*Exercise objective*:
Every line from the one holding "right shoulder: (241, 200)" through the one holding "right knee: (457, 706)" in the data below must be returned exactly, both ends included, with pictures left out and nothing else added.

Pose landmark coordinates:
== Segment start ==

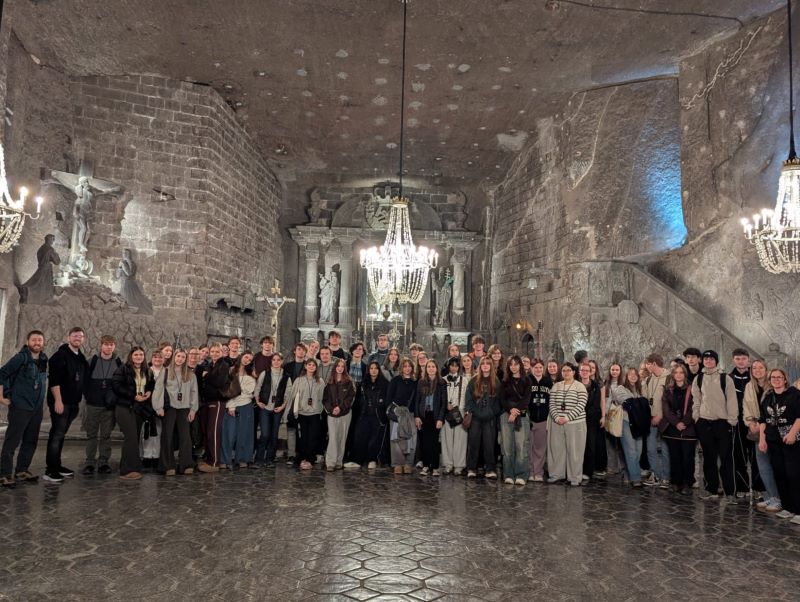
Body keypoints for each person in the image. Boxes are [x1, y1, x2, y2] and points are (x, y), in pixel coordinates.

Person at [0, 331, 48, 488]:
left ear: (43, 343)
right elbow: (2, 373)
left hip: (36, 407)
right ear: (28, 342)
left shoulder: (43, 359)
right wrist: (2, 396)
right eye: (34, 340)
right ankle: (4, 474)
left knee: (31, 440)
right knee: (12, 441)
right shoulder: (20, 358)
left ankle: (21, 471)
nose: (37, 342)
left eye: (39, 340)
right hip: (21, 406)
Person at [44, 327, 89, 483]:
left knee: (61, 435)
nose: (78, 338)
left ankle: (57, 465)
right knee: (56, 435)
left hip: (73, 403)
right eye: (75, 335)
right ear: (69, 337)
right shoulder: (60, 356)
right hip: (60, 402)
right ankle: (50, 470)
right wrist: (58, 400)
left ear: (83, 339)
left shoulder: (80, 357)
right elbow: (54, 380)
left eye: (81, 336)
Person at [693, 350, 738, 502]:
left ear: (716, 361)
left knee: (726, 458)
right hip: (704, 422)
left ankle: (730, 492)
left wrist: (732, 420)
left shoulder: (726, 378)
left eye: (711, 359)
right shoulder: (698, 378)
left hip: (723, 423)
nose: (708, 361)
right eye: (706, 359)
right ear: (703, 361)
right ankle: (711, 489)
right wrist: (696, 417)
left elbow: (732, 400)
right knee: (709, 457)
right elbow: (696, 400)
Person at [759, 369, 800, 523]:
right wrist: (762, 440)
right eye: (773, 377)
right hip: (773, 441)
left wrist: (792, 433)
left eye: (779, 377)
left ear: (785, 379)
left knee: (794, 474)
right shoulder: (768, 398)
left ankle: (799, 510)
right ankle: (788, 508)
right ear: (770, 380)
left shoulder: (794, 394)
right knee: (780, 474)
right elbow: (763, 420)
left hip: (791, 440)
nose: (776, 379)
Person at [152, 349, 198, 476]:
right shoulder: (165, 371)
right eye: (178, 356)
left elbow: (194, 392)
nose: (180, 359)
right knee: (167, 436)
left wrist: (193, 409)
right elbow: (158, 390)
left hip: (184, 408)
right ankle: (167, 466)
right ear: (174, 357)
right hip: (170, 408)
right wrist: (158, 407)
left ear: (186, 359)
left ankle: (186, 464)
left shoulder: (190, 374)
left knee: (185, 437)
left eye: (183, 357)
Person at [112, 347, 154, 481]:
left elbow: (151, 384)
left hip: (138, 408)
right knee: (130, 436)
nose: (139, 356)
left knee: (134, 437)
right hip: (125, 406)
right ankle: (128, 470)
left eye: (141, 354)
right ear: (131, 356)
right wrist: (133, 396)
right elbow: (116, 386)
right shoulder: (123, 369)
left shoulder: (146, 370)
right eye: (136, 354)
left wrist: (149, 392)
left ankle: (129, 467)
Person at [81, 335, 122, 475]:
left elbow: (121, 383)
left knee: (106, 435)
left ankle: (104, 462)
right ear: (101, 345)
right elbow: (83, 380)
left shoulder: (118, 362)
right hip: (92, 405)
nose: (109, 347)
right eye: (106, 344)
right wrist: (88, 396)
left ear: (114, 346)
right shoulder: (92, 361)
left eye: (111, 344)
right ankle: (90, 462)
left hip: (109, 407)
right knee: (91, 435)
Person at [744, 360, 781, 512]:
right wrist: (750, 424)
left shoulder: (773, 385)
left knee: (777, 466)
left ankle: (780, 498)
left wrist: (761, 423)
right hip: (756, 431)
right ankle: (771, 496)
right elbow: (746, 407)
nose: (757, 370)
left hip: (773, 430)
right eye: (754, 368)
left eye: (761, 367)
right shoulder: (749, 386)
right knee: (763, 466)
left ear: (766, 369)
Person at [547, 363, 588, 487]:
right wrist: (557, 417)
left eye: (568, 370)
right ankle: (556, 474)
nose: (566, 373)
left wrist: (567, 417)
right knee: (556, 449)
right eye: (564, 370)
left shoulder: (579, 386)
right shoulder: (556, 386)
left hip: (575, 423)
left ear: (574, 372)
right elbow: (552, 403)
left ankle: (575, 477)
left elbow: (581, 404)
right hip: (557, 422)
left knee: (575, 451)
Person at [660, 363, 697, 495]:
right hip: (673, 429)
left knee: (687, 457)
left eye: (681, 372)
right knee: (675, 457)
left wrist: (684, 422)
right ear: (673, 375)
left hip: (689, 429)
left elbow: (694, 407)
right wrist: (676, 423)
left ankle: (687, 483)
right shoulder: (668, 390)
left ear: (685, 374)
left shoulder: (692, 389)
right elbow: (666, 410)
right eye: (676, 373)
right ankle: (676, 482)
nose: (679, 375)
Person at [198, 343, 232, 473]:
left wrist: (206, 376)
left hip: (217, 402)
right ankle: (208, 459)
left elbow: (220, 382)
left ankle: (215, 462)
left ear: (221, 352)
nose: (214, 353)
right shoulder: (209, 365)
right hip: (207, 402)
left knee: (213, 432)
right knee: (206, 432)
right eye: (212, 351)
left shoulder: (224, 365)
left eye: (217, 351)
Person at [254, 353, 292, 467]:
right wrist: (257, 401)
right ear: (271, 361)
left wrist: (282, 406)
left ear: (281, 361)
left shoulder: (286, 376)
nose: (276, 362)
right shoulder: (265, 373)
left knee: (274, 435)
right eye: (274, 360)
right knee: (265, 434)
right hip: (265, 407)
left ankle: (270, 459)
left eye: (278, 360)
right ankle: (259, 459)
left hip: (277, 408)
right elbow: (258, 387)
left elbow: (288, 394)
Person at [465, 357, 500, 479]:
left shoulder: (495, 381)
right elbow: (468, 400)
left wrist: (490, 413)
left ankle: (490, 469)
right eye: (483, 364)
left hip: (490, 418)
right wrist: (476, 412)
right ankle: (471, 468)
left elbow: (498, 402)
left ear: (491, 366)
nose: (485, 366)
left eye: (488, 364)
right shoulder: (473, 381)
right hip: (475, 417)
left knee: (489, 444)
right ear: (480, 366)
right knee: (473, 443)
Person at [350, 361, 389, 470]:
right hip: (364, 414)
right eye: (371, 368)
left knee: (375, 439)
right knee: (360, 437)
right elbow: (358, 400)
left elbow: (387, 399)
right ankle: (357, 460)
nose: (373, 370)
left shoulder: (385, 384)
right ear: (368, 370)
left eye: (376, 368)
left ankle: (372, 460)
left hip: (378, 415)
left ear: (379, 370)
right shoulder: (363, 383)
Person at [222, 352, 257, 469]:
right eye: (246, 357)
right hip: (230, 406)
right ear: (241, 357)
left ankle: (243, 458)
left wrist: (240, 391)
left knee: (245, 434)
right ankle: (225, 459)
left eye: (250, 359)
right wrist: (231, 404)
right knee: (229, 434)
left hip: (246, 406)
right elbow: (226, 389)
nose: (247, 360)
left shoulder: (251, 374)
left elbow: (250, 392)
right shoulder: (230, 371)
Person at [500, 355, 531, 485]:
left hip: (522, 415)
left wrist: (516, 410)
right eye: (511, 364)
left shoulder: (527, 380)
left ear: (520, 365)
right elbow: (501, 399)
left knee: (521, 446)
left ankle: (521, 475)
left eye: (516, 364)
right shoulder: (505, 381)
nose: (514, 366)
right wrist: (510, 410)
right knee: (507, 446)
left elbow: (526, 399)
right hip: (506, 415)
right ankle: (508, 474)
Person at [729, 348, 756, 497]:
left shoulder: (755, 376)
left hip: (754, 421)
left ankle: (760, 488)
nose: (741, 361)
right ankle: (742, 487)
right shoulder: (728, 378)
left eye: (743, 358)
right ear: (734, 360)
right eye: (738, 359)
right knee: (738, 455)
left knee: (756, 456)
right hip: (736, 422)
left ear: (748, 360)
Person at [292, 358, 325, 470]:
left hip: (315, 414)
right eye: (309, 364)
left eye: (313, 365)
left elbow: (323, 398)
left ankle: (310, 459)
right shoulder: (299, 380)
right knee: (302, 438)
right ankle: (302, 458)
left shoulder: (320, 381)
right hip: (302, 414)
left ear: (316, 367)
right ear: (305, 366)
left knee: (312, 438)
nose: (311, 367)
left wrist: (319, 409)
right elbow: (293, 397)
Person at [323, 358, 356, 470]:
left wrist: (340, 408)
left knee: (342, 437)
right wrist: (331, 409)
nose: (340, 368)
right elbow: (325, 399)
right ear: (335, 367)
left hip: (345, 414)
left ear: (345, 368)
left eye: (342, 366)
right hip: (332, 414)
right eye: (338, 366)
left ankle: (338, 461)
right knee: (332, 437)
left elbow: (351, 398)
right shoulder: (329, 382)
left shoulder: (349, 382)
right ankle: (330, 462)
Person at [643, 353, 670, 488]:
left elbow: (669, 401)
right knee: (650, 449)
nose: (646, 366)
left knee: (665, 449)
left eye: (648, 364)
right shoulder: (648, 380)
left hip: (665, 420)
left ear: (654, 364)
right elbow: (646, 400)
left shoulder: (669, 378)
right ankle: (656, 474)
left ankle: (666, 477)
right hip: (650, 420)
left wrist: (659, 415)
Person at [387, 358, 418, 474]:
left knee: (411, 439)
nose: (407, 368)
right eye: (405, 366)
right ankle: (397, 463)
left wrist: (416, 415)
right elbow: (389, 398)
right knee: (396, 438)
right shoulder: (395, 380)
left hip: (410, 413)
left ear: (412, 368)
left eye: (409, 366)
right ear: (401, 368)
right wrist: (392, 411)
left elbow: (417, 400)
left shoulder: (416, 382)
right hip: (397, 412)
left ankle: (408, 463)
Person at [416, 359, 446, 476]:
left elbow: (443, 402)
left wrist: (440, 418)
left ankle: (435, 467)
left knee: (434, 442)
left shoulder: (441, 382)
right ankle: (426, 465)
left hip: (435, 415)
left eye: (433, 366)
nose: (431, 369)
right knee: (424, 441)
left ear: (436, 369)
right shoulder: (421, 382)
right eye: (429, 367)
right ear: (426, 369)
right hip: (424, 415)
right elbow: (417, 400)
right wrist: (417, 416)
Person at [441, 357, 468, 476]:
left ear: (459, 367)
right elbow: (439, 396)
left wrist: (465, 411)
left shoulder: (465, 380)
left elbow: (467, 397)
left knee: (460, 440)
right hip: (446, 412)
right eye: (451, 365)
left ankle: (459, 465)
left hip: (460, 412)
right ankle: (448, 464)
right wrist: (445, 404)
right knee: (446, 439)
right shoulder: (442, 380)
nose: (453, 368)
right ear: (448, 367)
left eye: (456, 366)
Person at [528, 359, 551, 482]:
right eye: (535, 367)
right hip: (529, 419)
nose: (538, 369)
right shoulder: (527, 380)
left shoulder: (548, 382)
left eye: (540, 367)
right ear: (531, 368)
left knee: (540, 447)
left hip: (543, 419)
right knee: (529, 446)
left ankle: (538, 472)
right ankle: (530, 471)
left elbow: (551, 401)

== Segment end ==
== Segment start ==

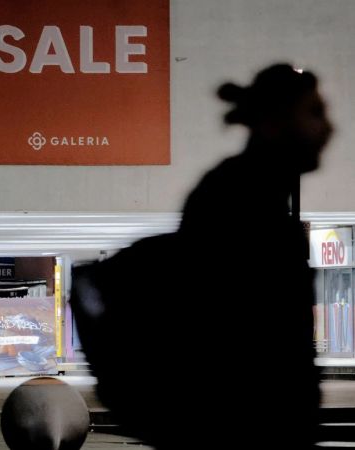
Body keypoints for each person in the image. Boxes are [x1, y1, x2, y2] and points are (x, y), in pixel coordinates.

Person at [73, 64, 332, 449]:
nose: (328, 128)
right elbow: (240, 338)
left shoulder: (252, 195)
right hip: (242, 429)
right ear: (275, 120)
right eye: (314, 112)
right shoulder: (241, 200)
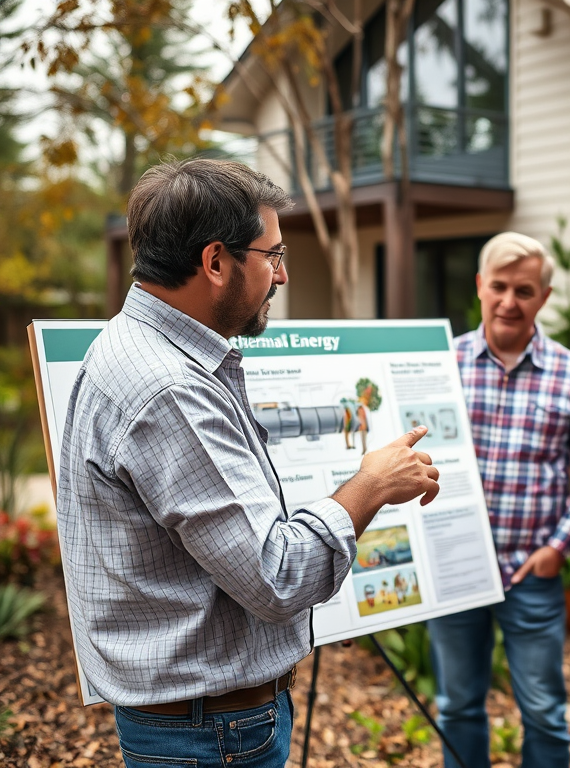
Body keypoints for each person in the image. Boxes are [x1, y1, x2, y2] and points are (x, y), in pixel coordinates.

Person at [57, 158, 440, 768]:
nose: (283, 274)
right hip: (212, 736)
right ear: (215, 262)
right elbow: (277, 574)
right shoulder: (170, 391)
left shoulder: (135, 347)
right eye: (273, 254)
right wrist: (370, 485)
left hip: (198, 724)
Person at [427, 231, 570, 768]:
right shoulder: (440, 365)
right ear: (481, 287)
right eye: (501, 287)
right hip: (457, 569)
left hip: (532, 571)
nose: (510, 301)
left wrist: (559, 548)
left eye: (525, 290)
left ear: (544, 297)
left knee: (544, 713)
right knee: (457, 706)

== Segment end ==
== Segment start ==

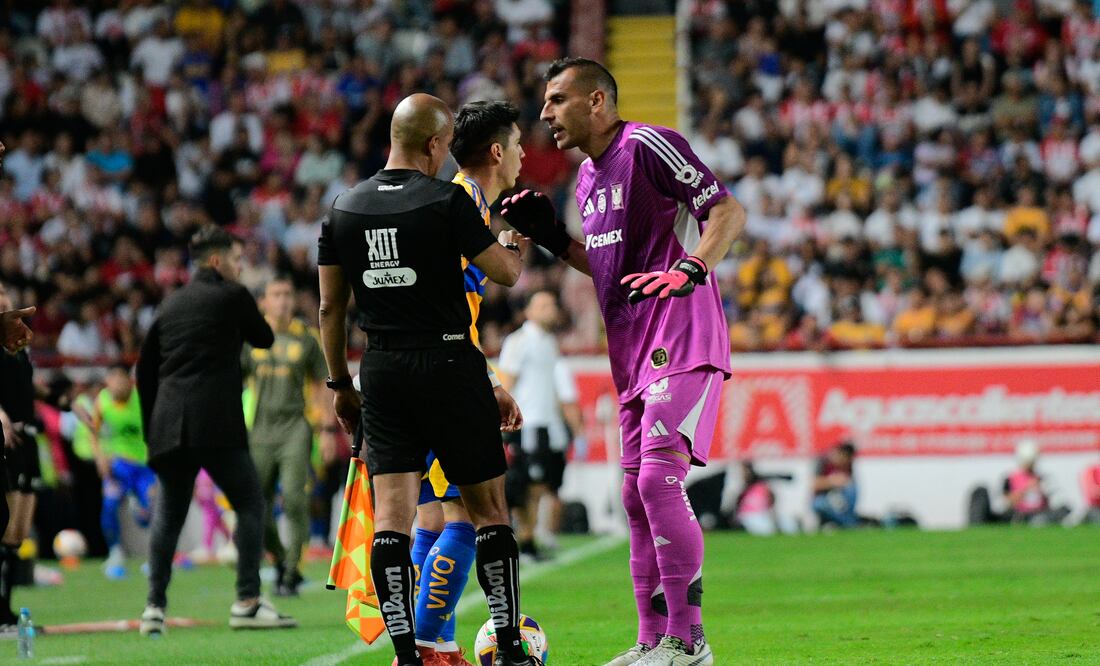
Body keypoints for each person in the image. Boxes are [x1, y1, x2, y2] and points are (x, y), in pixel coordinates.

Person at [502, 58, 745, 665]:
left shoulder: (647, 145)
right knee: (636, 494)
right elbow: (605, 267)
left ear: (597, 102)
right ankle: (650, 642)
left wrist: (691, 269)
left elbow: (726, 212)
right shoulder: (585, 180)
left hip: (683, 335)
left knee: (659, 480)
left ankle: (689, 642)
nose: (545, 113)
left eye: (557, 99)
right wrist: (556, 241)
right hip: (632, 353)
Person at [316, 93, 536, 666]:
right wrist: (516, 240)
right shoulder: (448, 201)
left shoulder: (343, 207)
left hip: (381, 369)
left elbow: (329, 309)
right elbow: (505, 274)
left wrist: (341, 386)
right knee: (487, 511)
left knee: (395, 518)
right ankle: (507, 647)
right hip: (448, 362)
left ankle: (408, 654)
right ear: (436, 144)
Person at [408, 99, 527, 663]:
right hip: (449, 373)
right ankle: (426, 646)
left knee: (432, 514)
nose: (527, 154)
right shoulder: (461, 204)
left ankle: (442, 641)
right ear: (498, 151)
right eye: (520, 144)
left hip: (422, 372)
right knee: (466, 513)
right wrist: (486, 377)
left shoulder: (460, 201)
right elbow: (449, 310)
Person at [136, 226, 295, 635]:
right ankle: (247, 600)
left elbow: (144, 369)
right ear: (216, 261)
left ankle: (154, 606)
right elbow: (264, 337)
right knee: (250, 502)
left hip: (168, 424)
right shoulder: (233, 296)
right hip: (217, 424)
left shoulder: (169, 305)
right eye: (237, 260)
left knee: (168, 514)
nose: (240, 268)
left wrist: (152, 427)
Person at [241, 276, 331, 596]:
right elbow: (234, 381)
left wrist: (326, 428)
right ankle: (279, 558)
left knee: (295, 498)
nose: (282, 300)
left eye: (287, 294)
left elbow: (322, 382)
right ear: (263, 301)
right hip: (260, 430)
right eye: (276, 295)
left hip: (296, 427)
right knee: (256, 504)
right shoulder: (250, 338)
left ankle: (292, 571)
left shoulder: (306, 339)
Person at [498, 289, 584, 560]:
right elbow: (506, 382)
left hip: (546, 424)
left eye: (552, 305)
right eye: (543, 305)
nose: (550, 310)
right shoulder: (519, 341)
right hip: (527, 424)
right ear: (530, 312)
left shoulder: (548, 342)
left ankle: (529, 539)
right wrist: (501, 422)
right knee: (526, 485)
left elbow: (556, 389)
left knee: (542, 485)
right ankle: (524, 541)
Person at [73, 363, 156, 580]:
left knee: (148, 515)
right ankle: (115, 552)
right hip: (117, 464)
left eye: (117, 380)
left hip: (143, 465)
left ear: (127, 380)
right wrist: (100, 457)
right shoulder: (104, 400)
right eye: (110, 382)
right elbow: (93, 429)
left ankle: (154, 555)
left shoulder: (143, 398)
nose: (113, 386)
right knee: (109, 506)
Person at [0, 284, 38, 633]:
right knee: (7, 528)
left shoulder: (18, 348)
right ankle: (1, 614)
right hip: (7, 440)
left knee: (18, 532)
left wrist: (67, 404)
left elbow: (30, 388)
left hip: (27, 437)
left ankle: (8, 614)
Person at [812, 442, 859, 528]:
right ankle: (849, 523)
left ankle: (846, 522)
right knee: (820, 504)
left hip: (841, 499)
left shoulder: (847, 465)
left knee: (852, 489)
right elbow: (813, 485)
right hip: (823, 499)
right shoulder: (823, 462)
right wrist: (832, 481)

== Segment end ==

*Response area*:
right shoulder: (241, 200)
Body keypoints for each person in the image. Boxes are [x1, y1, x2, y2] and points are (x, y), in pixel coordinates.

Person at [57, 158, 440, 768]:
nose: (283, 274)
right hip: (212, 736)
right ear: (215, 262)
right elbow: (277, 574)
right shoulder: (170, 391)
left shoulder: (135, 347)
right eye: (273, 254)
right wrist: (370, 485)
left hip: (198, 724)
Person at [427, 231, 570, 768]:
right shoulder: (440, 365)
right ear: (481, 287)
right eye: (501, 287)
right hip: (457, 569)
left hip: (532, 571)
nose: (510, 301)
left wrist: (559, 548)
left eye: (525, 290)
left ear: (544, 297)
left knee: (544, 713)
right knee: (457, 706)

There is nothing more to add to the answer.